§ Task prompt: Write out the text of every record again with each "NetApp Element" swapped for "Element Software" and nothing else changed. Leave the pictures out.

Dataset content: Begin

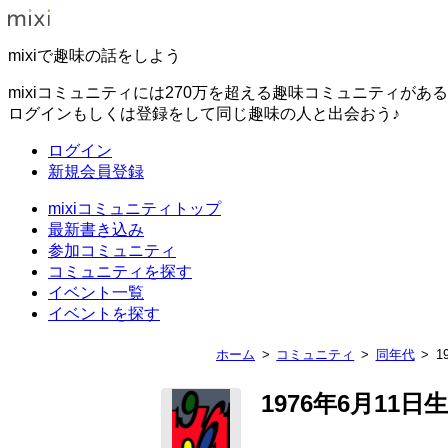
mixiで趣味の話をしよう
mixiコミュニティには270万を超える趣味コミュニティがあ
ログインもしくは登録をして同じ趣味の人と出会おう♪
ログイン
新規会員登録
mixiコミュニティトップ
最新書き込み
参加コミュニティ
コミュニティを探す
イベント一覧
イベントを探す
ホーム
コミュニティ
同年代
1
1976年6月11日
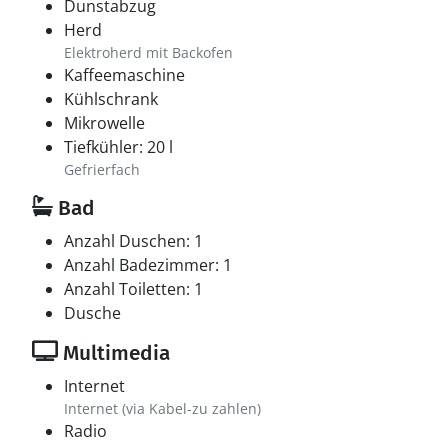
Dunstabzug
Herd
Elektroherd mit Backofen
Kaffeemaschine
Kühlschrank
Mikrowelle
Tiefkühler: 20 l
Gefrierfach
Bad
Anzahl Duschen: 1
Anzahl Badezimmer: 1
Anzahl Toiletten: 1
Dusche
Multimedia
Internet
Internet (via Kabel-zu zahlen)
Radio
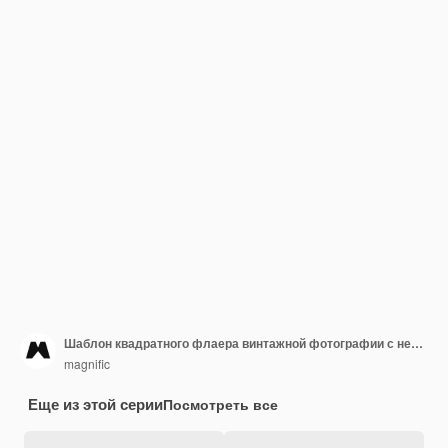
Шаблон квадратного флаера винтажной фотографии с небом и облаками
magnific
Еще из этой серии
Посмотреть все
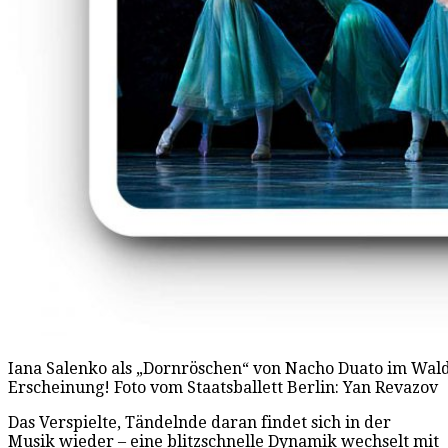
Iana Salenko als „Dornröschen“ von Nacho Duato im Wald
Erscheinung! Foto vom Staatsballett Berlin: Yan Revazov
Das Verspielte, Tändelnde daran findet sich in der
Musik wieder – eine blitzschnelle Dynamik wechselt mit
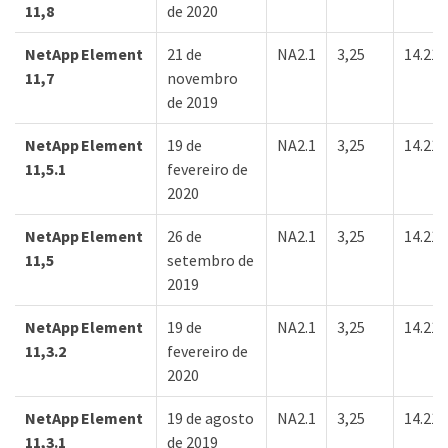
11,8
de 2020
NetApp Element
21 de
NA2.1
3,25
14.21.
11,7
novembro
de 2019
NetApp Element
19 de
NA2.1
3,25
14.21.
11,5.1
fevereiro de
2020
NetApp Element
26 de
NA2.1
3,25
14.21.
11,5
setembro de
2019
NetApp Element
19 de
NA2.1
3,25
14.21.
11,3.2
fevereiro de
2020
NetApp Element
19 de agosto
NA2.1
3,25
14.21.
11,3.1
de 2019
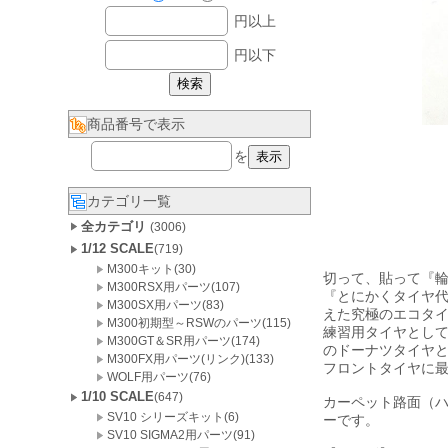
円以上
円以下
商品番号で表示
を
カテゴリ一覧
全カテゴリ
(3006)
1/12 SCALE
(719)
M300キット(30)
切って、貼って『
M300RSX用パーツ(107)
『とにかくタイヤ
M300SX用パーツ(83)
えた究極のエコタイ
M300初期型～RSWのパーツ(115)
練習用タイヤとし
M300GT＆SR用パーツ(174)
のドーナツタイヤ
M300FX用パーツ(リンク)(133)
フロントタイヤに最
WOLF用パーツ(76)
1/10 SCALE
(647)
カーペット路面（ハ
SV10 シリーズキット(6)
ーです。
SV10 SIGMA2用パーツ(91)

Dataset content: End

§ Reply:
mixiで趣味の話をしよう
mixiコミュニティには270万を超える趣味コミュニティがあ
ログインもしくは登録をして同じ趣味の人と出会おう♪
ログイン
新規会員登録
mixiコミュニティトップ
最新書き込み
参加コミュニティ
コミュニティを探す
イベント一覧
イベントを探す
ホーム
コミュニティ
同年代
1
1976年6月11日
Dunstabzug
Herd
Elektroherd mit Backofen
Kaffeemaschine
Kühlschrank
Mikrowelle
Tiefkühler: 20 l
Gefrierfach
Bad
Anzahl Duschen: 1
Anzahl Badezimmer: 1
Anzahl Toiletten: 1
Dusche
Multimedia
Internet
Internet (via Kabel-zu zahlen)
Radio
Шаблон квадратного флаера винтажной фотографии с небом и облаками
magnific
Еще из этой серии
Посмотреть все
Iana Salenko als „Dornröschen“ von Nacho Duato im Wald
Erscheinung! Foto vom Staatsballett Berlin: Yan Revazov
Das Verspielte, Tändelnde daran findet sich in der
Musik wieder – eine blitzschnelle Dynamik wechselt mit
11,8
de 2020
Element Software
21 de
NA2.1
3,25
14.21.
11,7
novembro
de 2019
Element Software
19 de
NA2.1
3,25
14.21.
11,5.1
fevereiro de
2020
Element Software
26 de
NA2.1
3,25
14.21.
11,5
setembro de
2019
Element Software
19 de
NA2.1
3,25
14.21.
11,3.2
fevereiro de
2020
Element Software
19 de agosto
NA2.1
3,25
14.21.
11,3.1
de 2019
円以上
円以下
商品番号で表示
を
カテゴリ一覧
全カテゴリ
(3006)
1/12 SCALE
(719)
M300キット(30)
切って、貼って『
M300RSX用パーツ(107)
『とにかくタイヤ
M300SX用パーツ(83)
えた究極のエコタイ
M300初期型～RSWのパーツ(115)
練習用タイヤとし
M300GT＆SR用パーツ(174)
のドーナツタイヤ
M300FX用パーツ(リンク)(133)
フロントタイヤに最
WOLF用パーツ(76)
1/10 SCALE
(647)
カーペット路面（ハ
SV10 シリーズキット(6)
ーです。
SV10 SIGMA2用パーツ(91)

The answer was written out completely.